Pensi che basterebbe fare un passo, un solo passo, per entrare in questa dimensione di silenzio e di luce. Ma quello che l’occhio vede non è ciò che la mente percepisce. I segnali sono discordanti e la rilevazione di una anomalia crea una vertigine che immobilizza.
Accade questo di fronte a “Perceptions”, la grande installazione di Peter Demetz esposta alla Triennale di Milano.
L’opera presenta, a grandezza naturale, tre figure - due in primo piano, una in lontananza - inserite in uno spazio illuminato che si immagina profondo, ma che in realtà non lo è.

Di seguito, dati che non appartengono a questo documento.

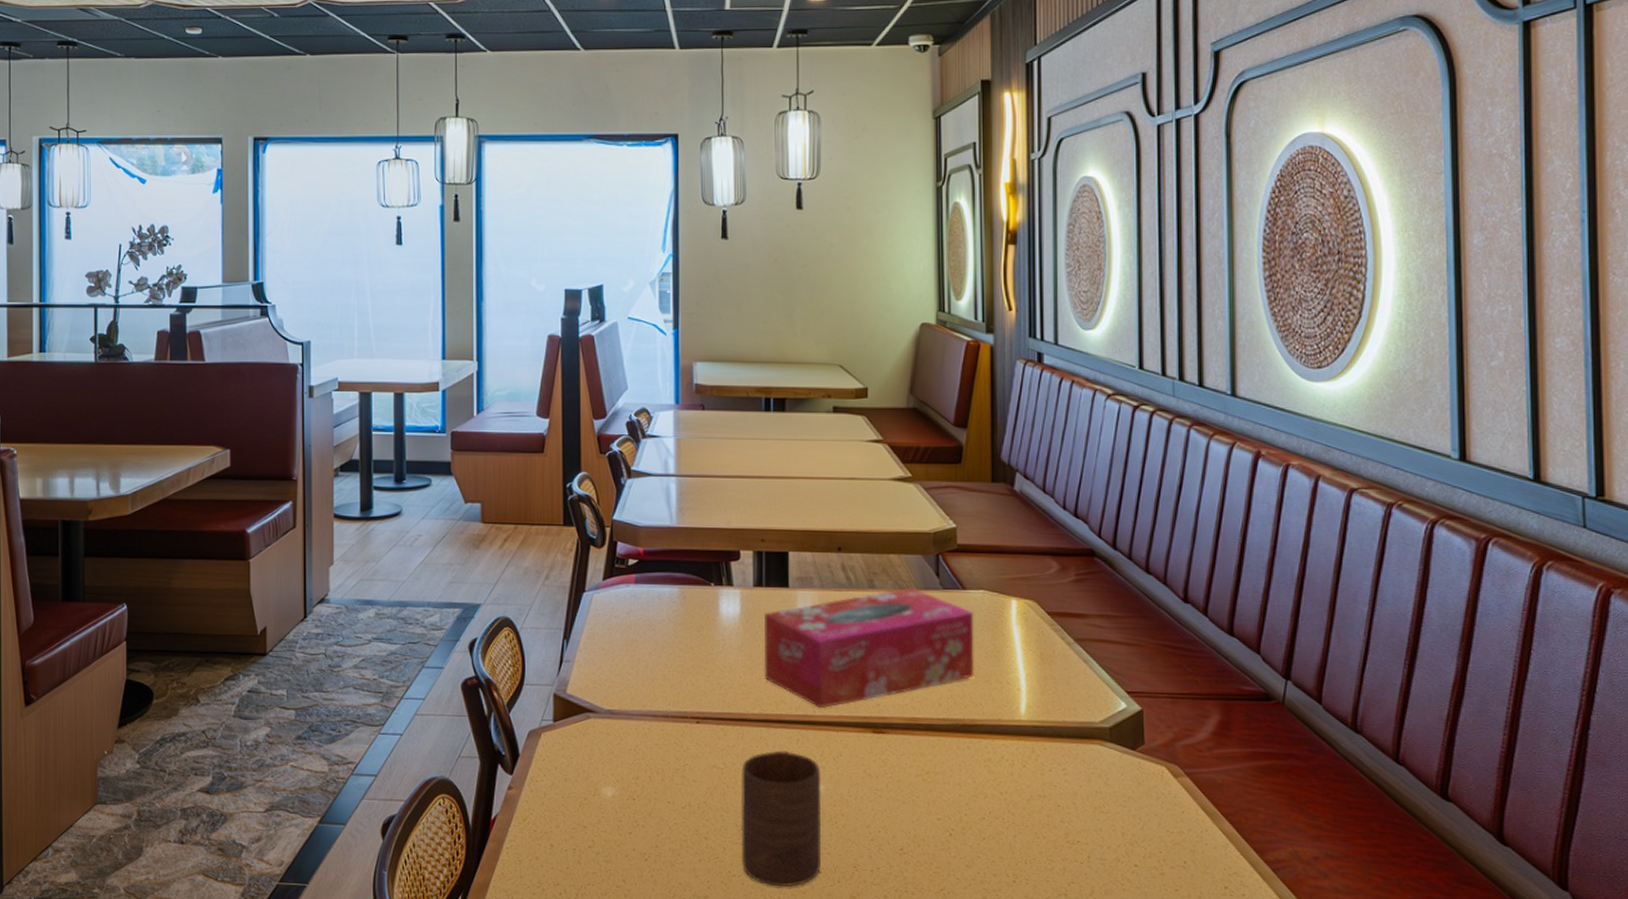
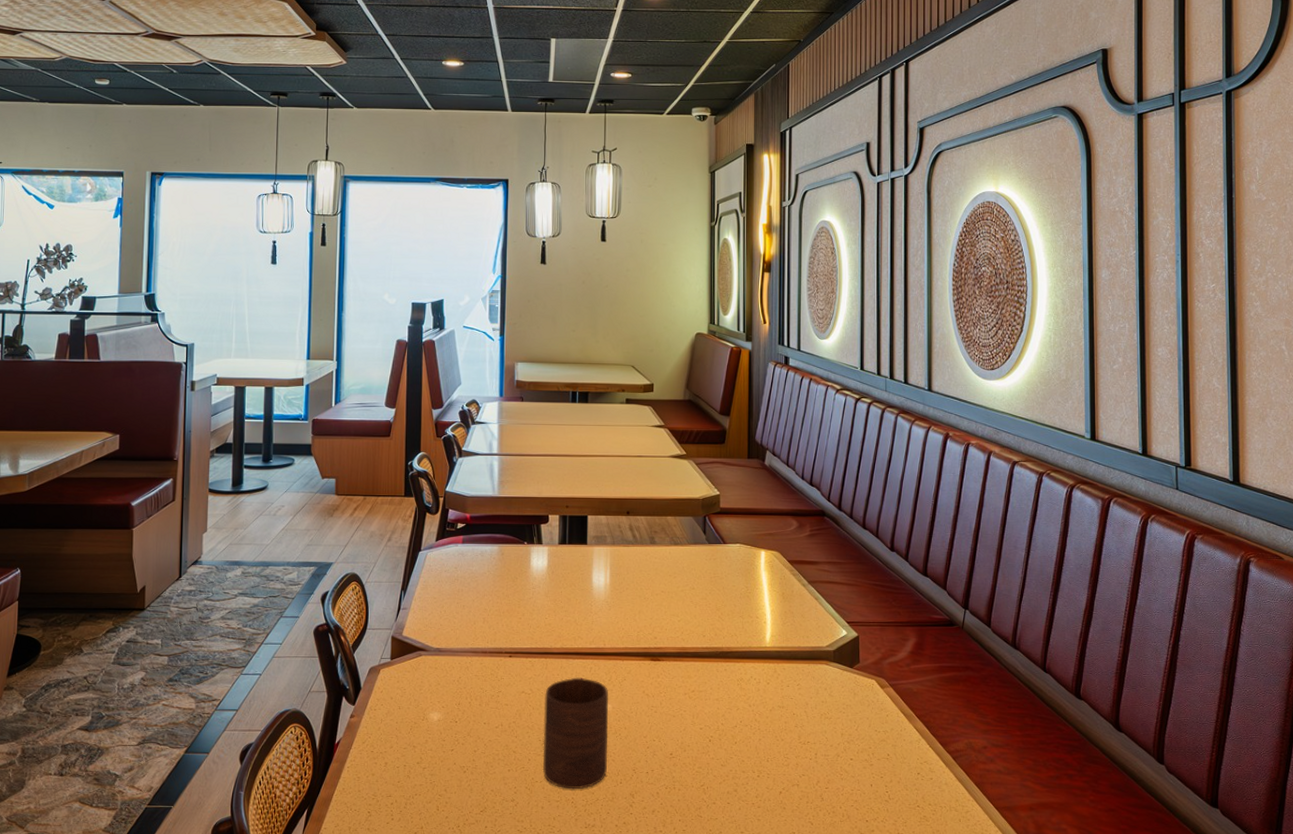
tissue box: present [765,587,974,709] -> none [566,542,732,642]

L’illusione è data da un abile utilizzo della ‘prospettiva solida accelerata’. Il pavimento è ascendente e le figure in legno, percepite a tutto tondo, sono in realtà sagome scolpite a rilievo, anch’esso ‘accelerato’ come nella tradizione dello stiacciato rinascimentale.
Ma anche quando si comprende il gioco dell’autore non s’infrange la magia che nasce tra opera e spettatore. E a generarla sono i contrasti che l’artista crea.

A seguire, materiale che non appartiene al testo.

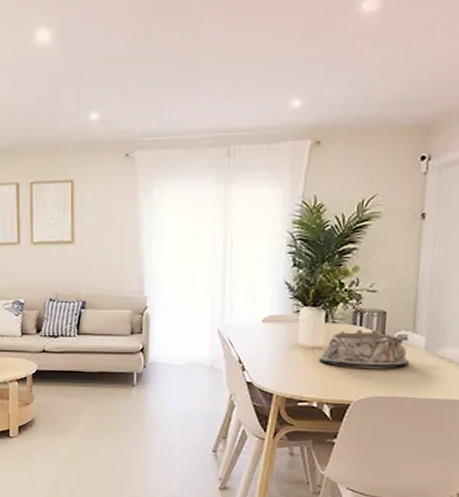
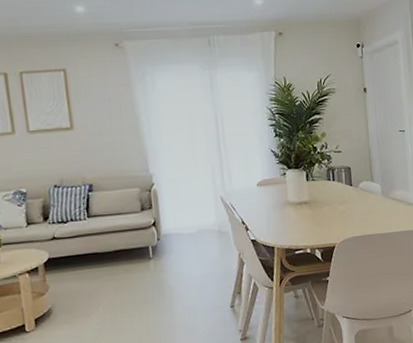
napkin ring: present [318,329,409,368] -> none [306,182,372,215]

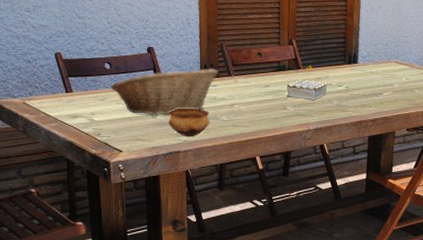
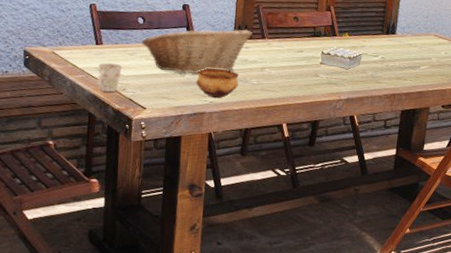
mug: none [71,109,94,138] -> present [97,62,122,93]

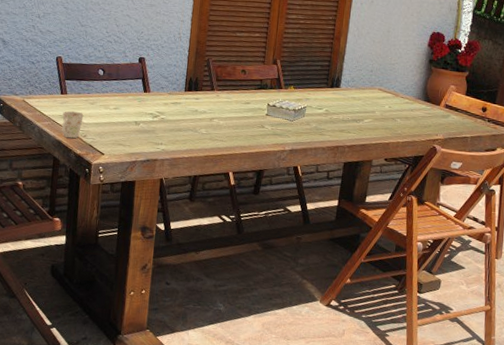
fruit basket: present [141,27,252,74] -> none [101,79,203,123]
bowl: present [196,68,239,99] -> none [149,118,189,147]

Partiamo dalle figure in primo piano. Sono rappresentate di spalle, non si guardano e soprattutto non guardano lo spettatore, eppure lo convocano con morbida perentorietà. Una di esse rivolge lo sguardo alla terza figura in lontananza che, a sua volta, guarda il libro aperto che ha tra le mani, assorta, apparentemente isolata. Ma pur nel rimbalzo di sguardi individuali si crea una triangolazione di forze fortissima, un legame che assorbe inevitabilmente chiunque entra, anche solo un istante, nella rete di sguardi.
Altro contrasto emerge tra il dettaglio iperrealistico delle figure – il corpo e l’abbigliamento minutamente descritti – e la loro monocromia (il legno di tiglio è usato al naturale).
E ancora in contrasto le pose delle figure – naturali, da istantanea – e l’atmosfera metafisica della rigorosa partitura spaziale, le eleganti note basse dei colori, la modulazione trascendente della luce.
Un ultimo contrasto si riscontra poi nell’arte stessa di Demetz, un contrasto che diventa cifra stilistica raffinatissima. Demetz è uno scultore che sembra creare le sue figure con i gesti dolci della pittura.
E tutto questo si ritrova anche nelle opere di minori dimensioni, piccoli palcoscenici dove l’artista mette in scena altre storie raccontate allo spettatore di spalle e senza sguardi. È il corpo che parla, sono un paio di scarpe da ginnastica e una borsa della spesa, un maglione legato alla vita e una cartella a tracolla, un berretto da baseball e uno zaino. Tutto questo narra a voce bassa, con poesia e grande intensità, delle piccole delusioni, delle timide attese, delle speranze segrete, delle divertite curiosità che noi, lì davanti, in ascolto, riconosciamo come parte profonda del nostro vivere quotidiano.